Managing and Reducing vLLM Warmup Time

This section provides guidance on reducing warmup time during vLLM model deployment on Intel® Gaudi® accelerators. It outlines the use of HPU graph caching, bucketing strategies, and experimental features to improve the model performance. For more information about the warmup process, see Warmup.

Reducing Warmup Time with HPU Graph Caching

Intel Gaudi software supports caching of compiled HPU graphs using the PT_HPU_RECIPE_CACHE_CONFIG environment variable. This can significantly reduce startup time by reusing previously compiled graphs. For more details, see HPU Graph Capture.

Configuration

The environment variable is set using the following format:

export PT_HPU_RECIPE_CACHE_CONFIG=<RECIPE_CACHE_PATH>,<RECIPE_CACHE_DELETE>,<RECIPE_CACHE_SIZE_MB>
  • RECIPE_CACHE_PATH - Sets directory to store compiled graph recipes.

  • RECIPE_CACHE_DELETE:

    • True - Clears existing contents before storing new graph-compiled recipes.

    • False - Uses the graph-compiled recipes stored in the RECIPE_CACHE_PATH and speeds up the warmup.

  • RECIPE_CACHE_SIZE_MB - Sets maximum size of the cache directory in MB. If the cache size limit is reached, the PyTorch bridge automatically deletes the oldest recipes (based on file creation time).
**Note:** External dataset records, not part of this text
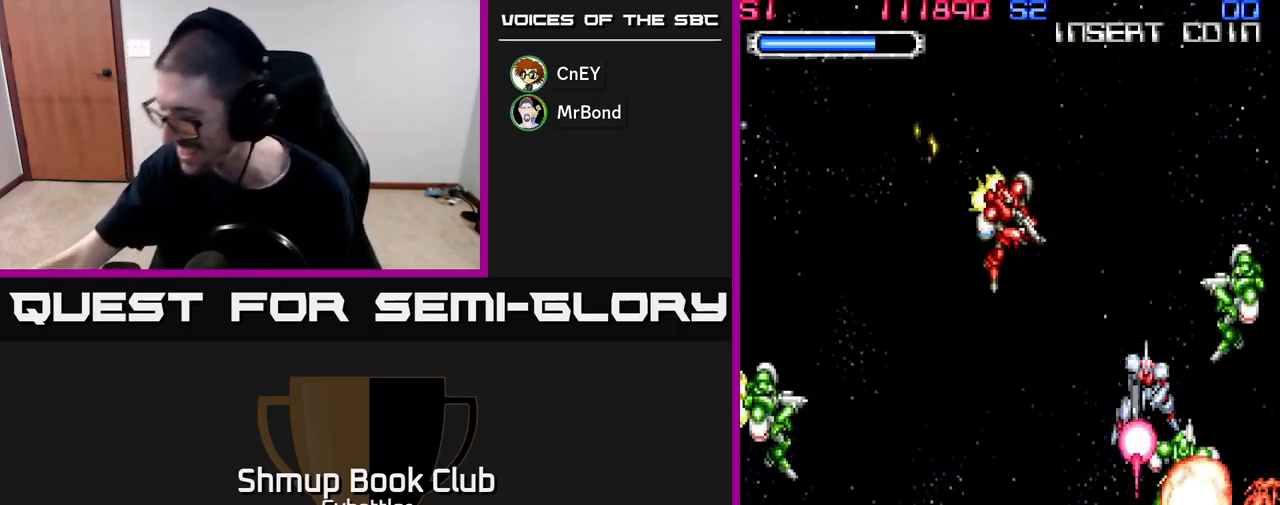
{"buttons": [], "right_stick": "center", "events": []}
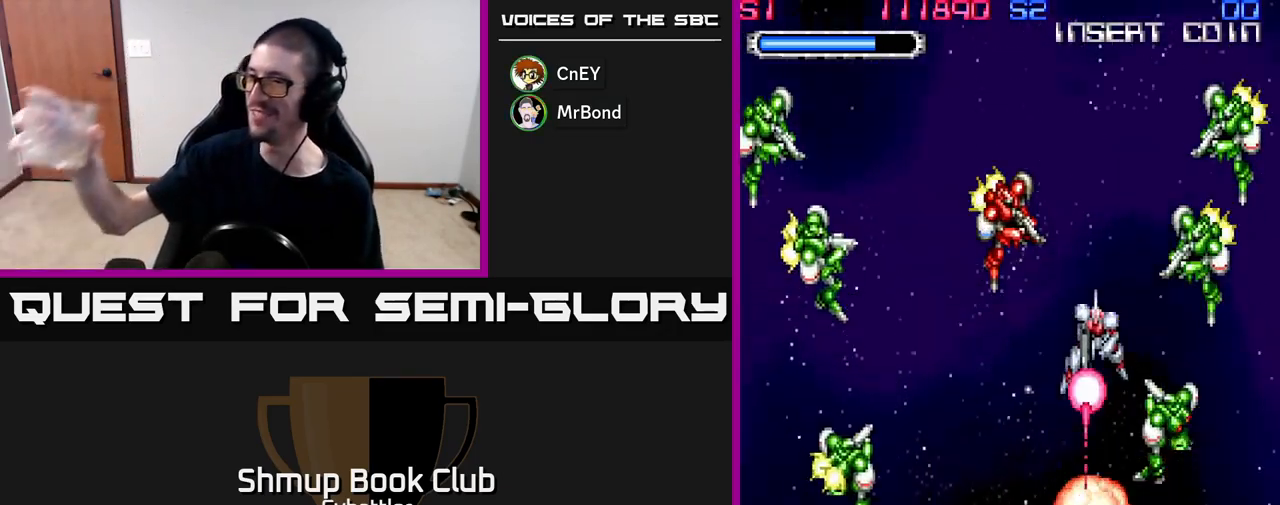
{"buttons": [], "right_stick": "center", "events": []}
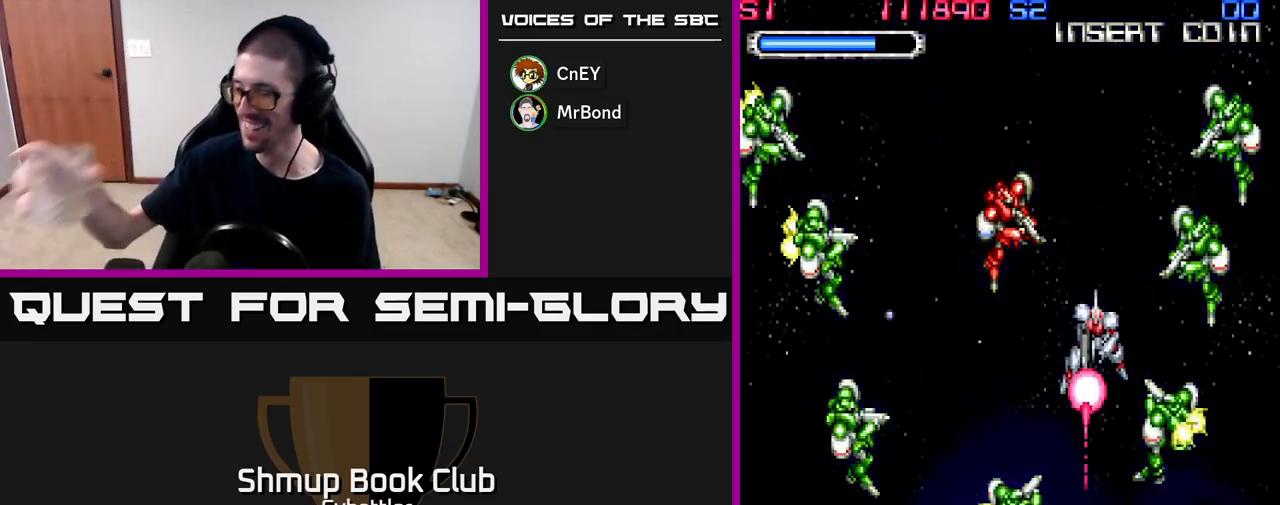
{"buttons": [], "right_stick": "center", "events": []}
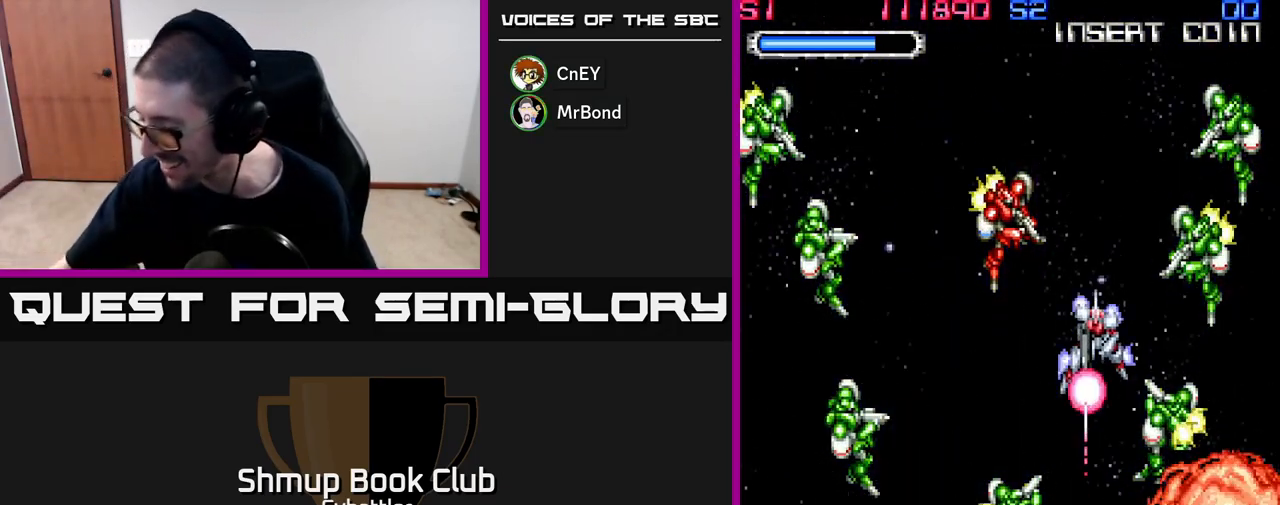
{"buttons": ["DPAD_LEFT"], "right_stick": "center", "events": [[317, "DPAD_UP", "down"], [400, "DPAD_LEFT", "down"], [450, "DPAD_UP", "up"]]}
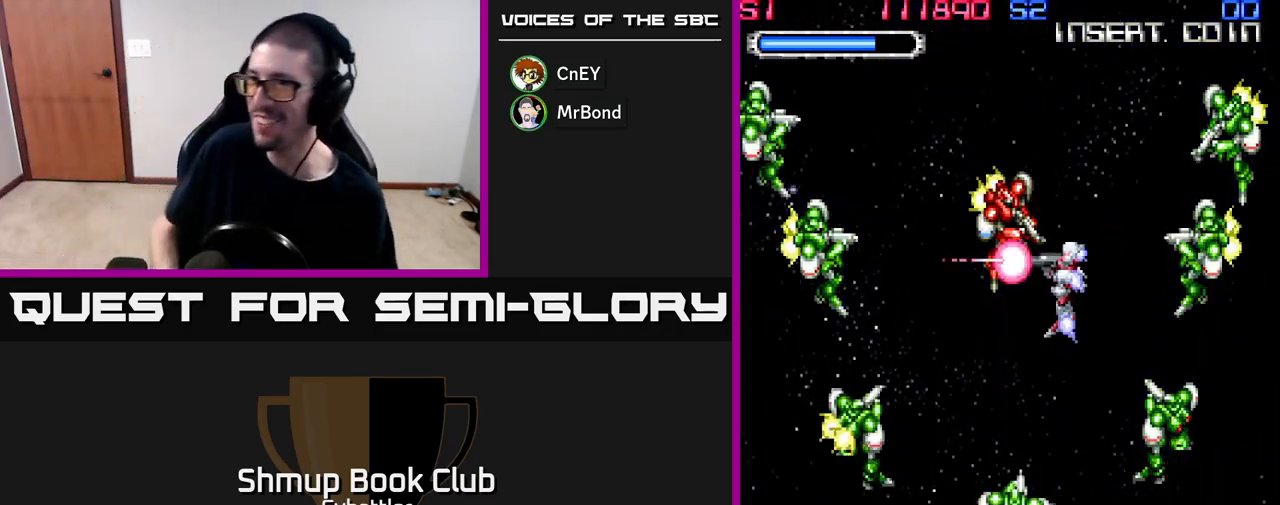
{"buttons": ["A", "DPAD_UP", "DPAD_LEFT"], "right_stick": "center", "events": [[83, "DPAD_UP", "down"], [183, "DPAD_UP", "up"], [217, "A", "down"], [383, "DPAD_UP", "down"], [400, "DPAD_LEFT", "up"], [483, "DPAD_LEFT", "down"]]}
It is recommended to adjust the cache directory size according to the model and use case requirements.

Examples:

  • First-time run (store new recipes):

    export PT_HPU_RECIPE_CACHE_CONFIG='/tmp/llama3_70b_recipe_cache/',True,8192
    
  • Subsequent run (reuse recipes):

    export PT_HPU_RECIPE_CACHE_CONFIG='/tmp/llama3_70b_recipe_cache/',False,8192
    

Note

  • The graph compilation process includes two stages: GC graph compilation and HPU graph compilation. When PT_HPU_RECIPE_CACHE_CONFIG is used, the GC stage is skipped by reusing cached graphs, which significantly reduces overall compilation time. However, the HPU graph compilation step is still performed.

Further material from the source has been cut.